# [TASK OBJECTIVE]
Collect all lines below with the string "negative".

# [SUPPLIED INFORMATION]
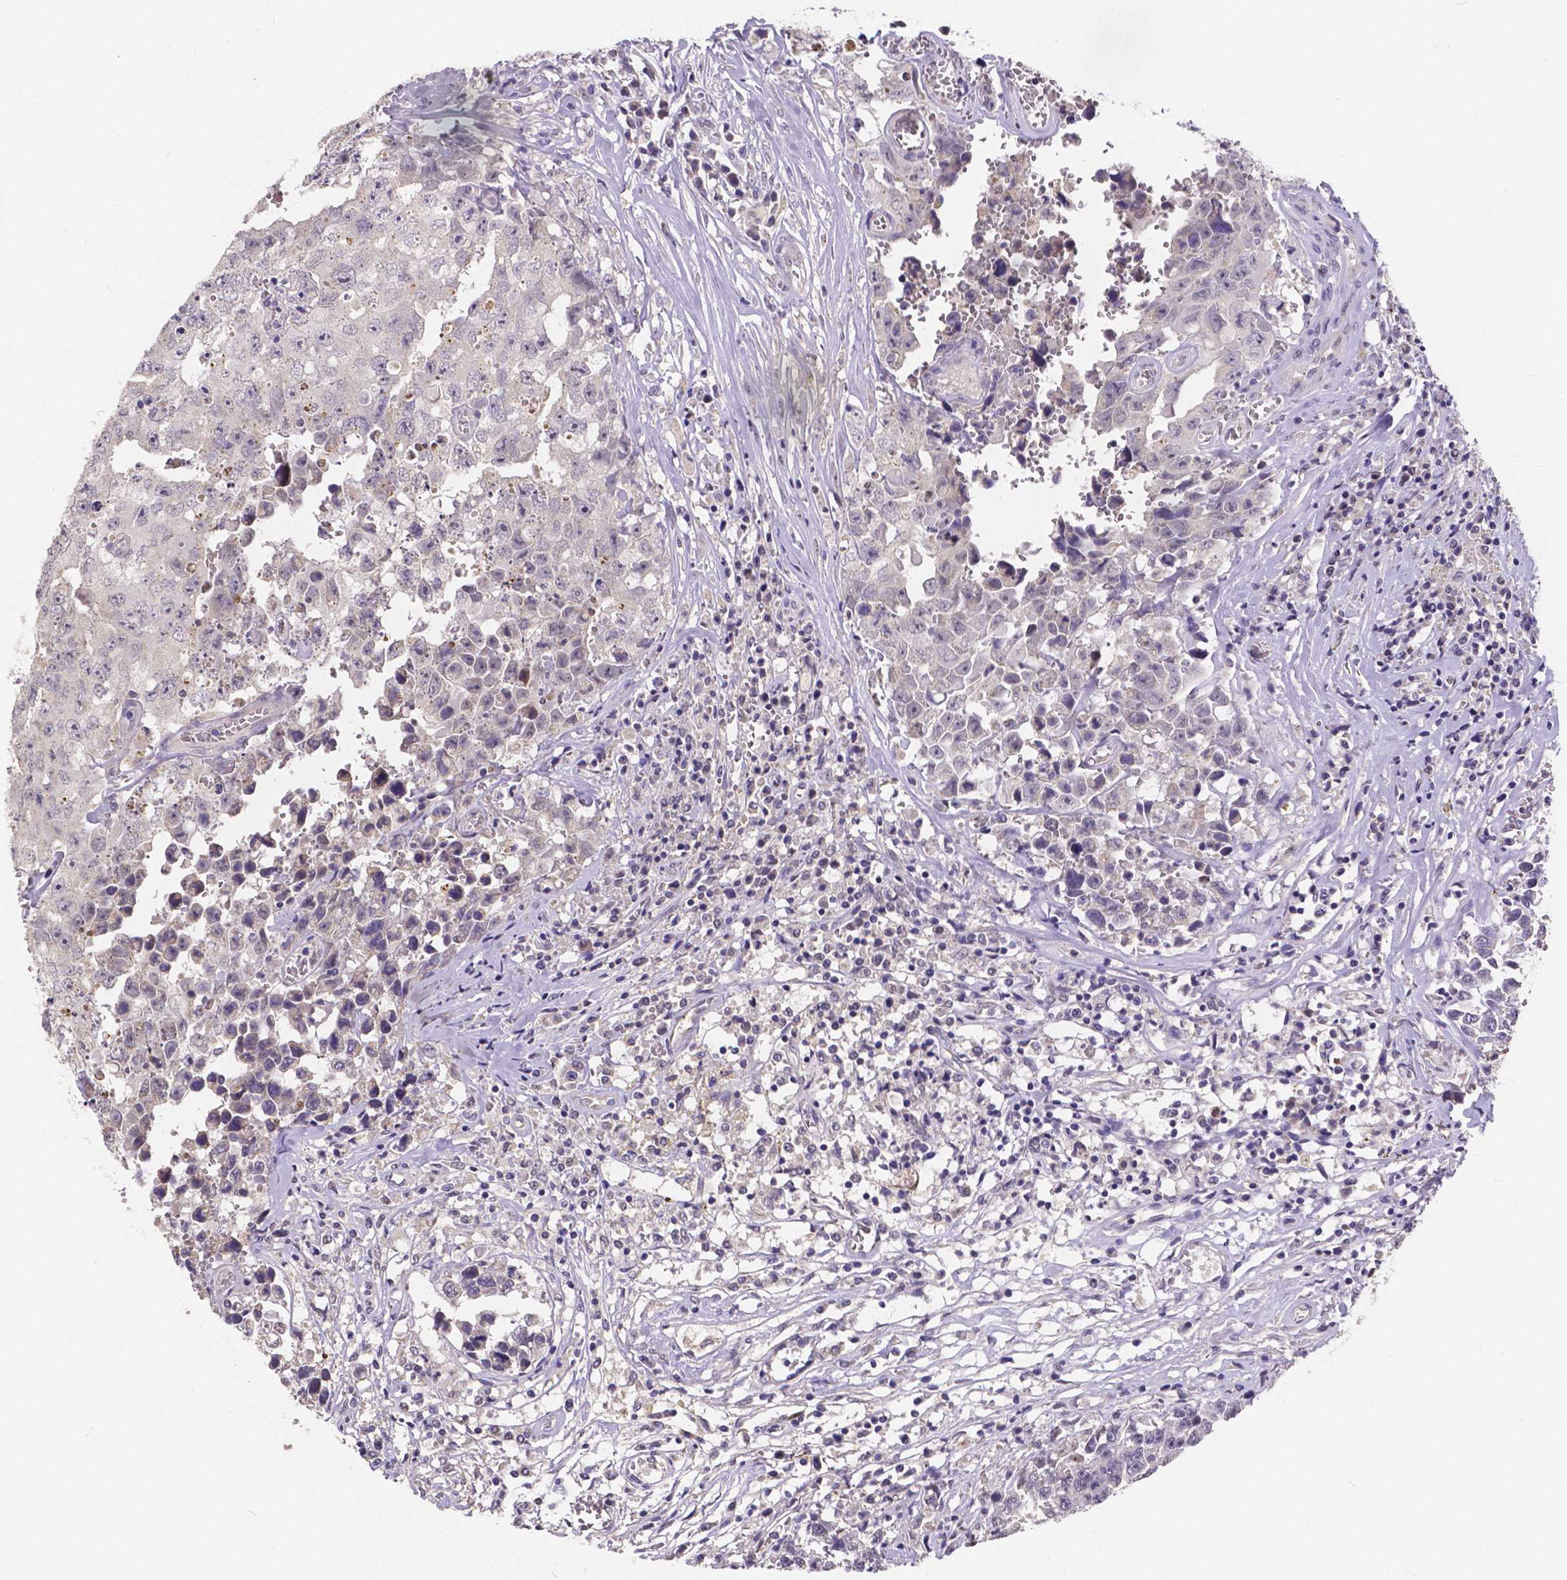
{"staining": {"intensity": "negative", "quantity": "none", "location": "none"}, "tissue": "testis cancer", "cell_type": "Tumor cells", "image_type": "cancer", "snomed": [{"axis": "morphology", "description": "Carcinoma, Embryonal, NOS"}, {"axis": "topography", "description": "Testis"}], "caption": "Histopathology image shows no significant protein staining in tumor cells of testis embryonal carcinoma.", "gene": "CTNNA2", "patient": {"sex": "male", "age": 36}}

---

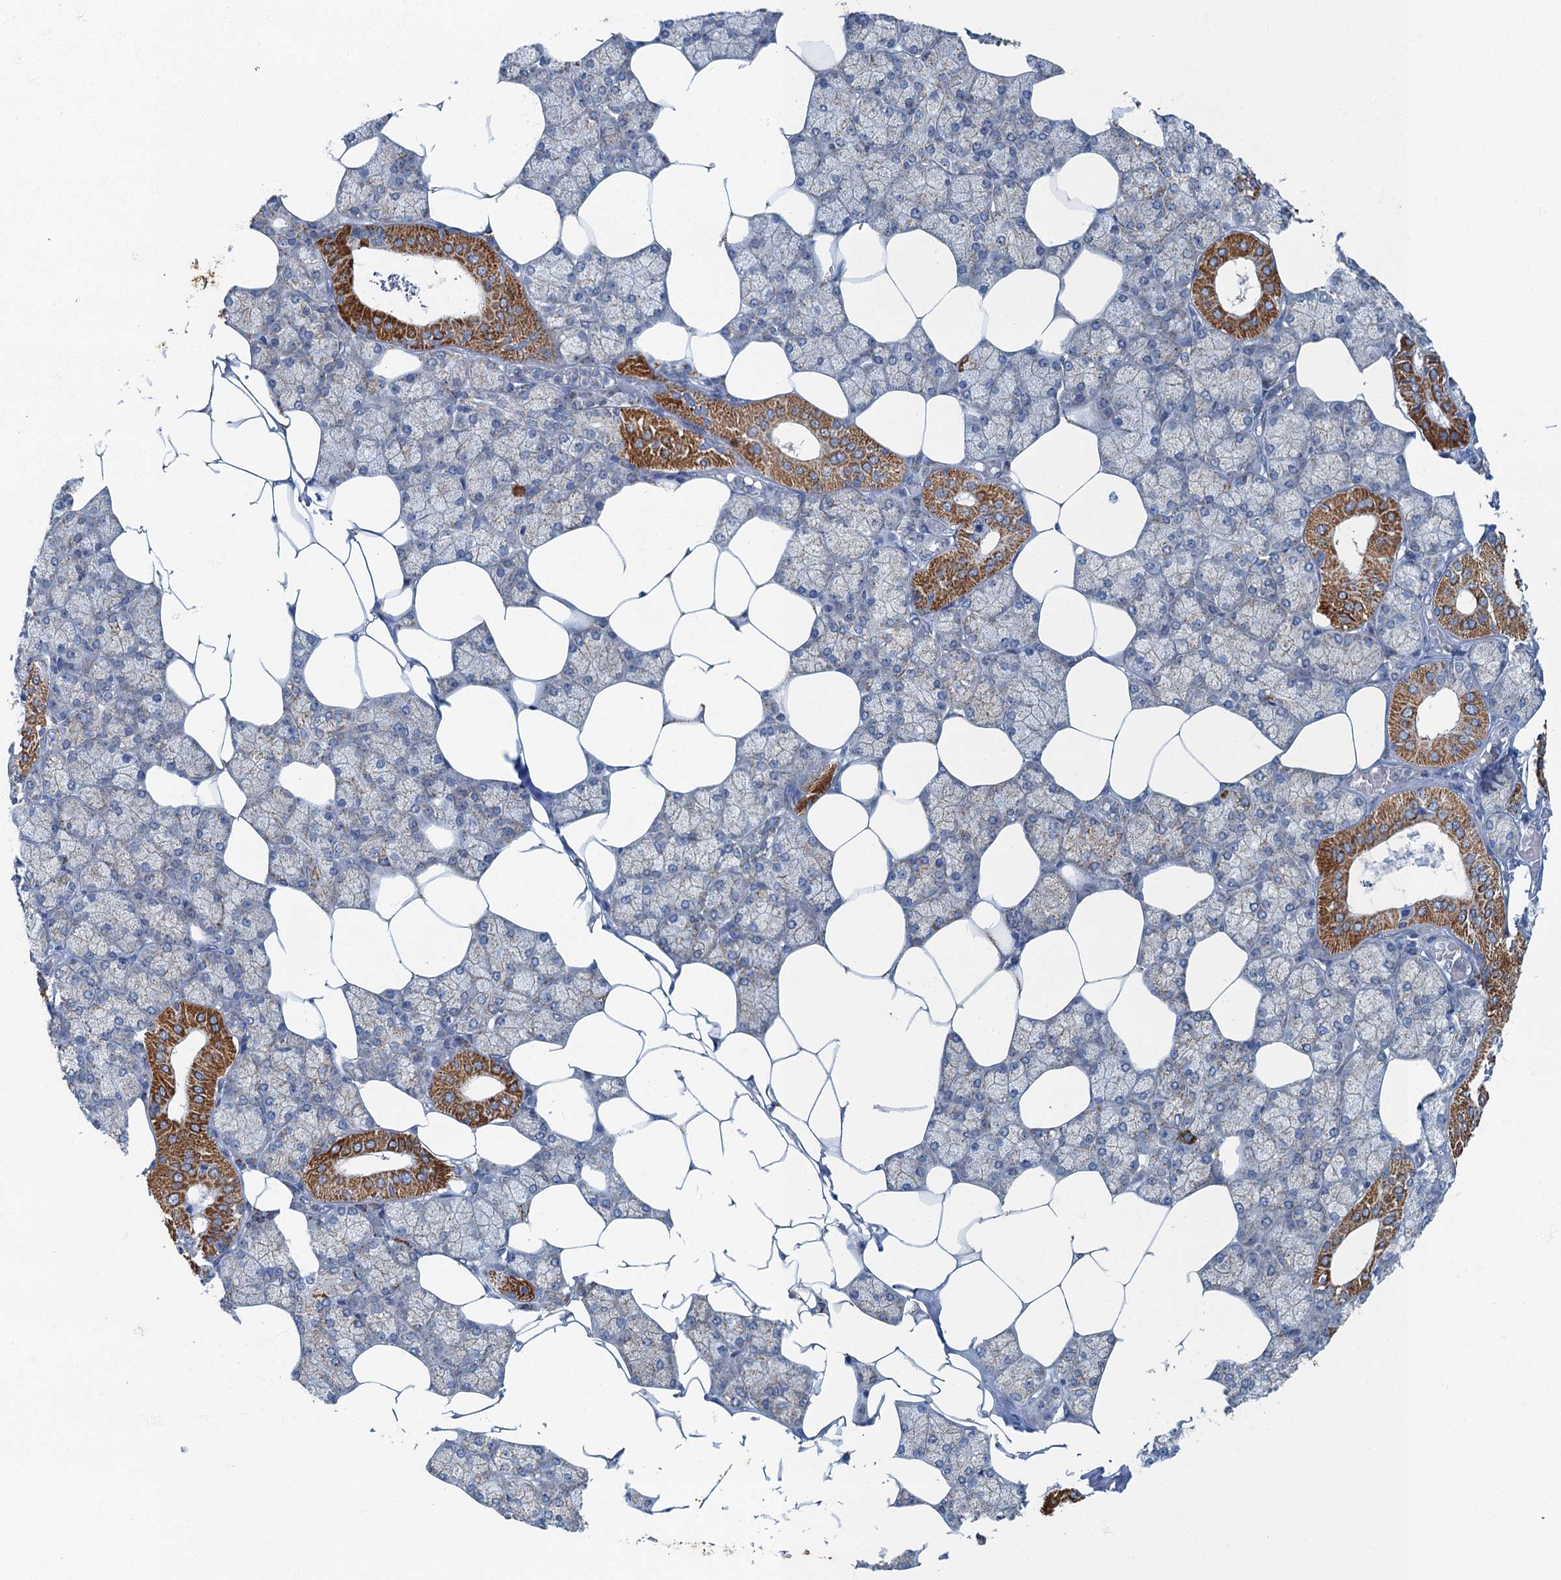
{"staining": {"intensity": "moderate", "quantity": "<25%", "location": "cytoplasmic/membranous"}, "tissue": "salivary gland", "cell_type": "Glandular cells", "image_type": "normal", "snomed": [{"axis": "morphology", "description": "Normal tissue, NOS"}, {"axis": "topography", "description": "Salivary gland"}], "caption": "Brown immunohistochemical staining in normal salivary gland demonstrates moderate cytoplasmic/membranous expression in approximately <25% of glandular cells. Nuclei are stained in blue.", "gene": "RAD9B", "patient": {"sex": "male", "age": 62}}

---

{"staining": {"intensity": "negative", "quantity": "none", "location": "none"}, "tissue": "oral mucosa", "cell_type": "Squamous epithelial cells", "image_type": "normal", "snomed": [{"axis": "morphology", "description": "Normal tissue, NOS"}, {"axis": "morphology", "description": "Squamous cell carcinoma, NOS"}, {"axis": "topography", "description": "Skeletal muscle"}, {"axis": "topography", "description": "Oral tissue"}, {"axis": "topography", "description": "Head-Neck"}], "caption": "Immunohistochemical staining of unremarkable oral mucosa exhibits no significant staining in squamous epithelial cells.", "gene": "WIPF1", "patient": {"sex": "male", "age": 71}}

# [RESPONSE FOR THIS EXERCISE]
{"staining": {"intensity": "negative", "quantity": "none", "location": "none"}, "tissue": "testis cancer", "cell_type": "Tumor cells", "image_type": "cancer", "snomed": [{"axis": "morphology", "description": "Carcinoma, Embryonal, NOS"}, {"axis": "topography", "description": "Testis"}], "caption": "Histopathology image shows no significant protein staining in tumor cells of testis embryonal carcinoma.", "gene": "CTNNA2", "patient": {"sex": "male", "age": 36}}
{"staining": {"intensity": "negative", "quantity": "none", "location": "none"}, "tissue": "oral mucosa", "cell_type": "Squamous epithelial cells", "image_type": "normal", "snomed": [{"axis": "morphology", "description": "Normal tissue, NOS"}, {"axis": "morphology", "description": "Squamous cell carcinoma, NOS"}, {"axis": "topography", "description": "Skeletal muscle"}, {"axis": "topography", "description": "Oral tissue"}, {"axis": "topography", "description": "Head-Neck"}], "caption": "Immunohistochemical staining of unremarkable oral mucosa exhibits no significant staining in squamous epithelial cells.", "gene": "WIPF1", "patient": {"sex": "male", "age": 71}}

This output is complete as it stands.